Know all The Vital Steps required To Release your Inner Chi
Have you ever wondered what the group of people is doing as they quietly stand in the corner of a park or open space and move their limbs, one by one, in a smooth, circular motion. The entire image is one of balance and serenity. T
hey are trying for the Release of inner Chi.
Chances are they're engaging in ancient Chinese martial art of Tai Chi, and with a growing body of evidence in favor of the activity, it seems like they're doing something when it comes to healthy living.
"Tai Chi aids in promoting inner strength," says Tai Chi expert Dr. Paul Lam, based at the University of Sydney in Australia.
When you are doing Tai Chi, think of your body as a river; He appears calm and relaxed but has a strong current under the surface. The basic principle of releasing your chi.
No matter what your activity level and fitness level is, Tai Chi is good for balance and fitness, but if you are recovering from injury or suffering from arthritis or other muscle or joint pain, new research published in the British Journal of Sports Medicine suggests that Tai Chi is an activity that can really help reduce pain and stiffness.
What is Tai Chi? Is there a verse or reasoning for those somewhat hypnotic movements that seem to have sent the participant into a deep trance?
Well, it is an activity that has stood the test of time.
Martial art was first performed in China in the 13th century, and deep breathing, relaxation, and slow movements are not that far from those of 800 years ago.
Tai Chi, then and now, comprises elegant, expansive and continuous movements that are actually a series of poses that flow from one part of the body to another.
There are a number of variations within Tai Chi, including Yang, the oldest style of Tai Chi, and Chen, a vigorous form of martial art that truly stretches even the fittest and most athletic.
Although Tai Chi has been enthusiastically adopted in Western countries, it is an activity with ancient Chinese roots. In Chinese medication, Chi is admitted as the flow of health and vitality through the body. If your Chi finds a block, then it weakens.
Tai Chi is a way to improve and strengthen your Chi.
Here are two examples of warm-up activities:
Mobilizing the upper body
- Stand or sit with your feet shoulder-width apart.
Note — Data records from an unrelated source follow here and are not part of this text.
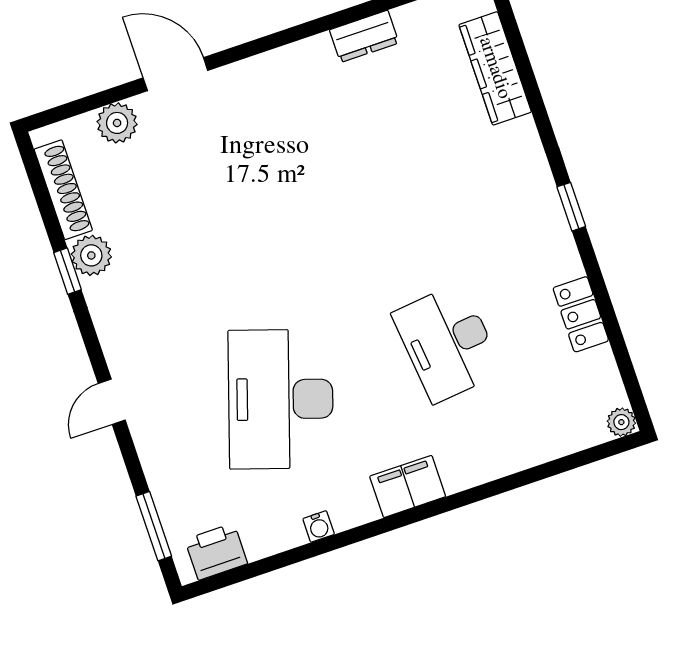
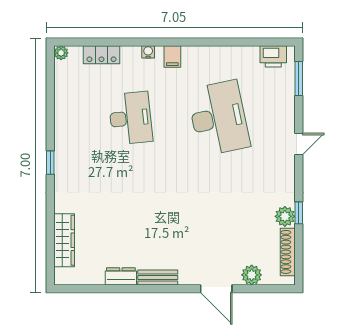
bench: (293, 58) -> (158, 277), added
locker: (581, 314) -> (101, 55), moved, turned 90
desk: (281, 399) -> (218, 118), turned -30
filing cabinet: (408, 486) -> (172, 57), width x0.50
water cooler: (319, 526) -> (148, 52), moved

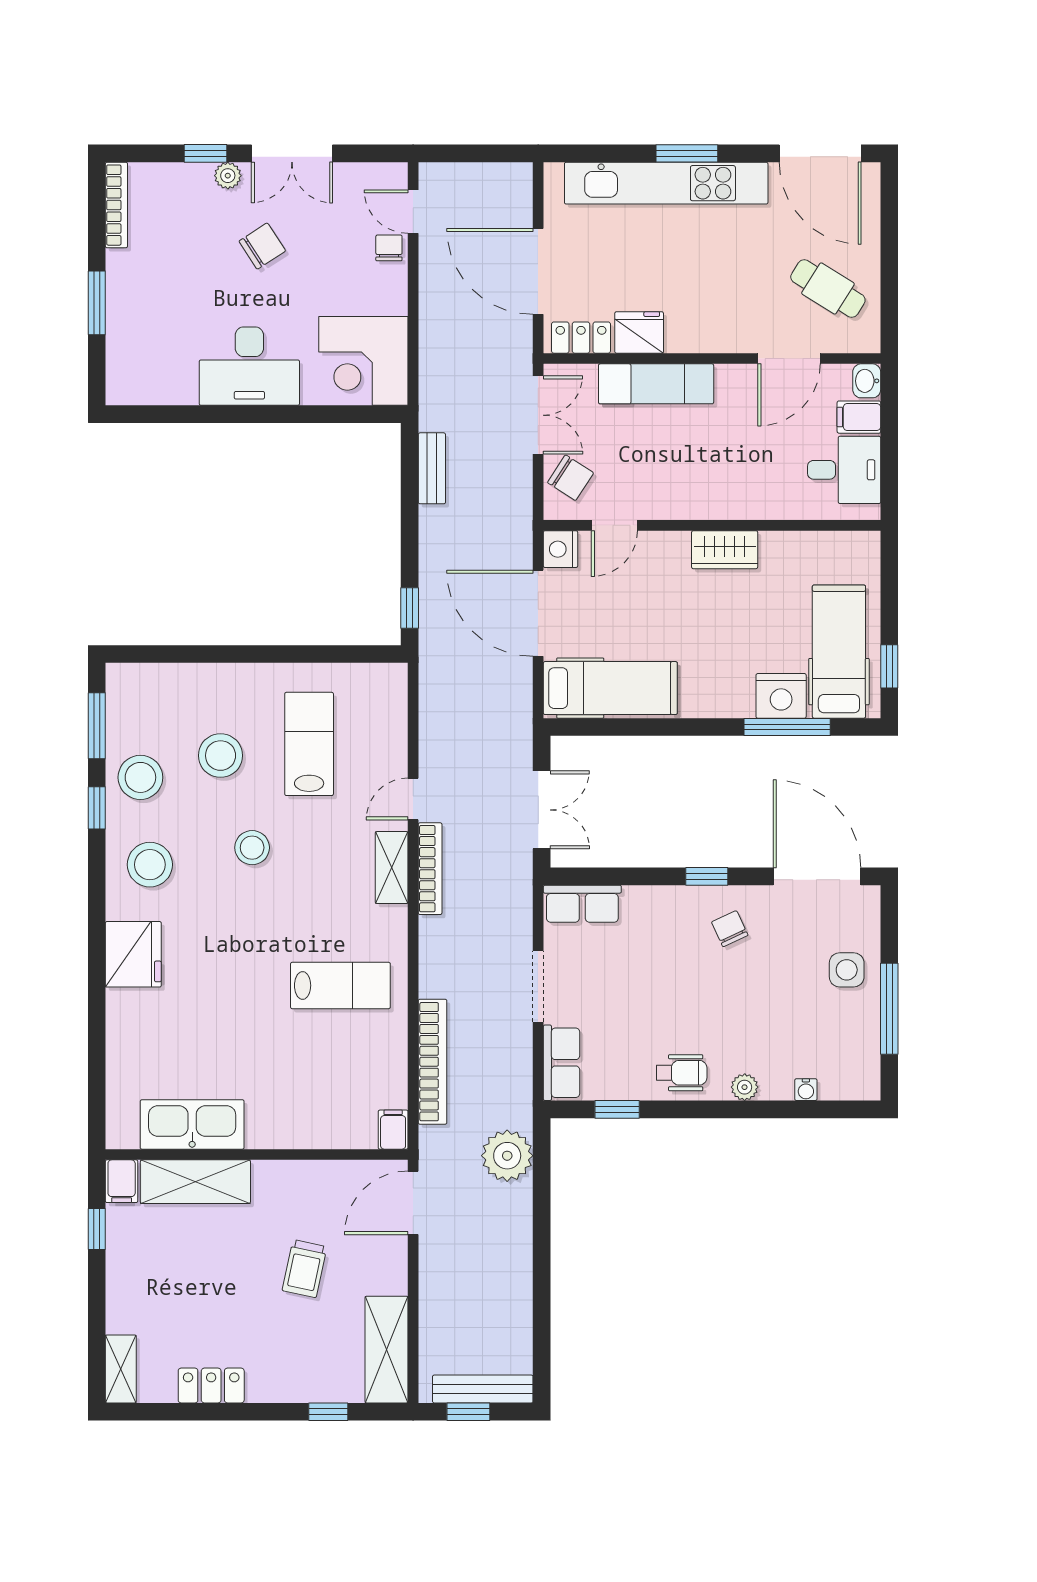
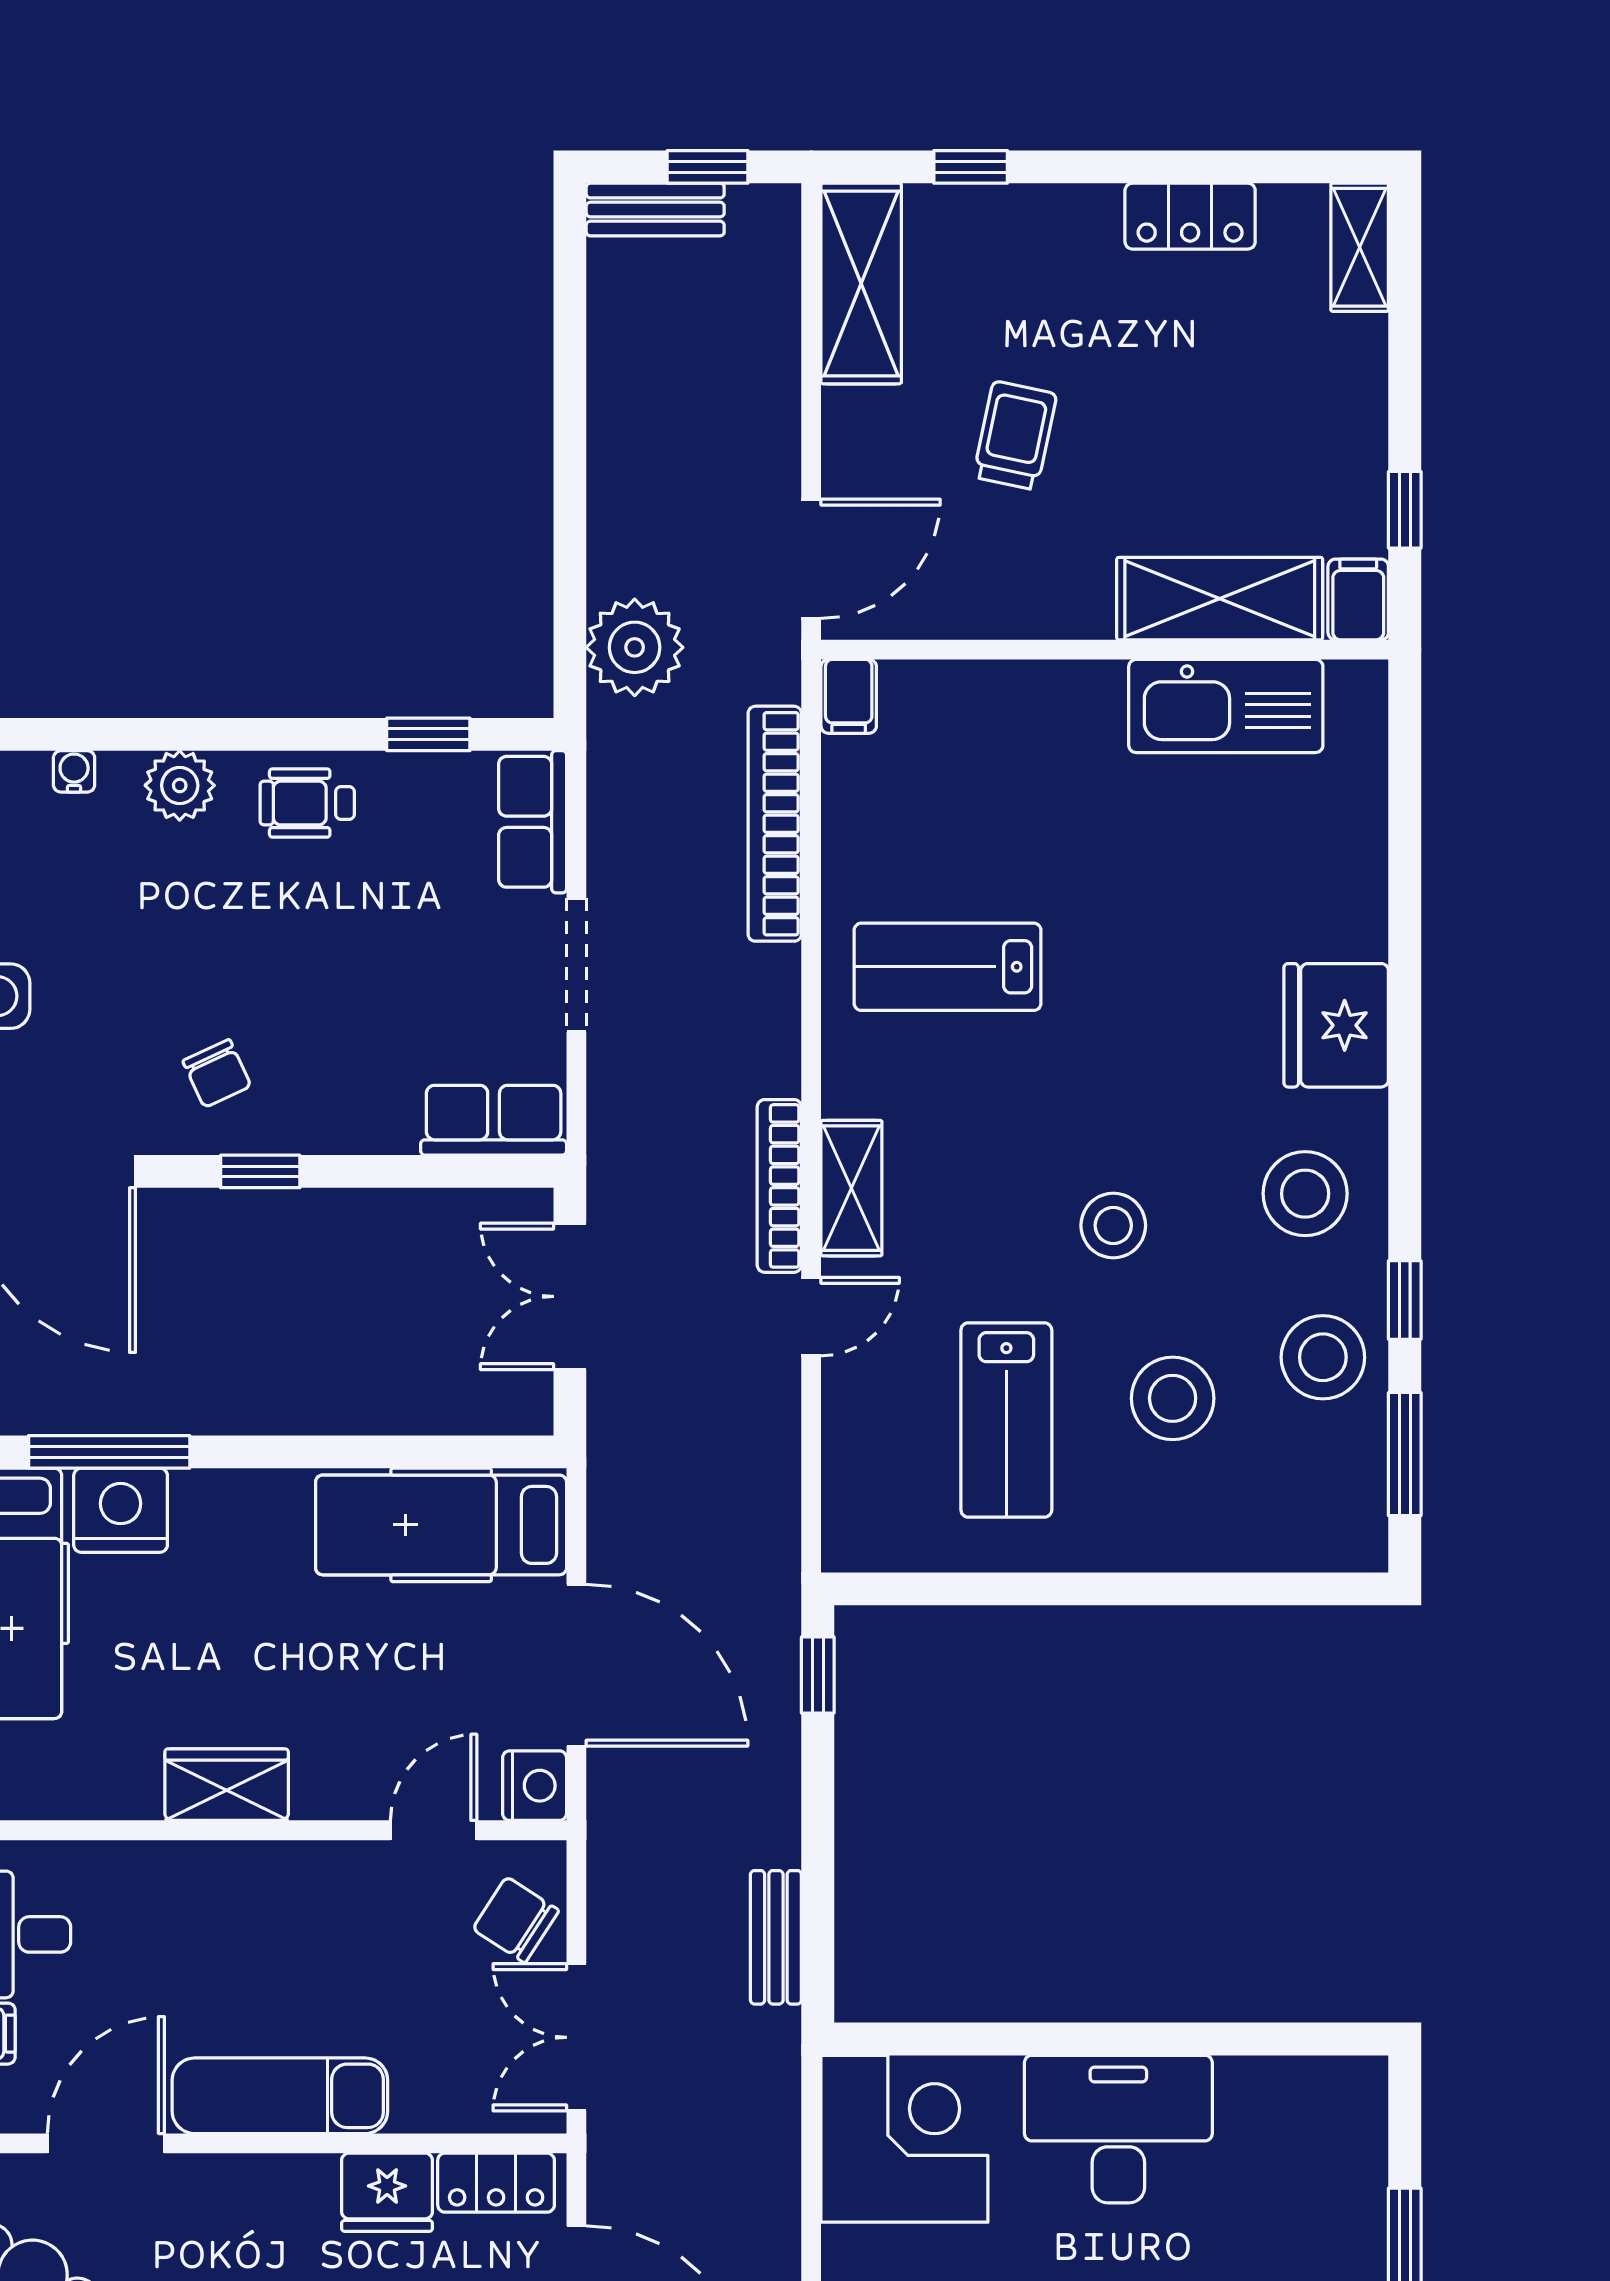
exam couch: (656, 384) -> (280, 2096), moved
plant: (745, 1087) -> (180, 785), width x1.38, depth x1.38
bench: (483, 1389) -> (655, 210), width x0.73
- Relax your neck and let your chin fall naturally toward your chest.
- Gently raise both arms until they are entirely extended in front of you.
- Rotate your hands so that your palms are up and slowly bring your hands closer to your chest.
- Clench for a second, then push your hands back to full extension. Repeat this.
- When pulling and pushing, maintain muscle tension so there is slight resistance to movement.
Stretching the lower body
- Raise your hands to extend them in front of you.
- Now gradually lower your arms and step forth with one leg and place your heel on the ground.
- When you raise your arms again, move the same foot back as far as possible behind you.
- Touch your toe to the floor. Repeat this movement several times, reaching your foot in front of and behind you.
- Repeat this workout on the other side of your body.
The beauty of tai chi
The beauty of Tai Chi is that it can be done almost anywhere, in the gym, maybe there is an area in your home that you use as a home gym with a personal trainer, or in a quiet outdoor space like a gym in House.
It is also an activity that needs little kit or specific clothing.
Comfortable clothing that allows you to move freely is perfect, and it's a good idea to wear layers so you can take your clothes off when you warm up.
Whether you are a healthy athlete or athlete, or someone who returns to exercise after illness, injury, or just being absent, Tai Chi is a great way to de-stress and find balance in your body.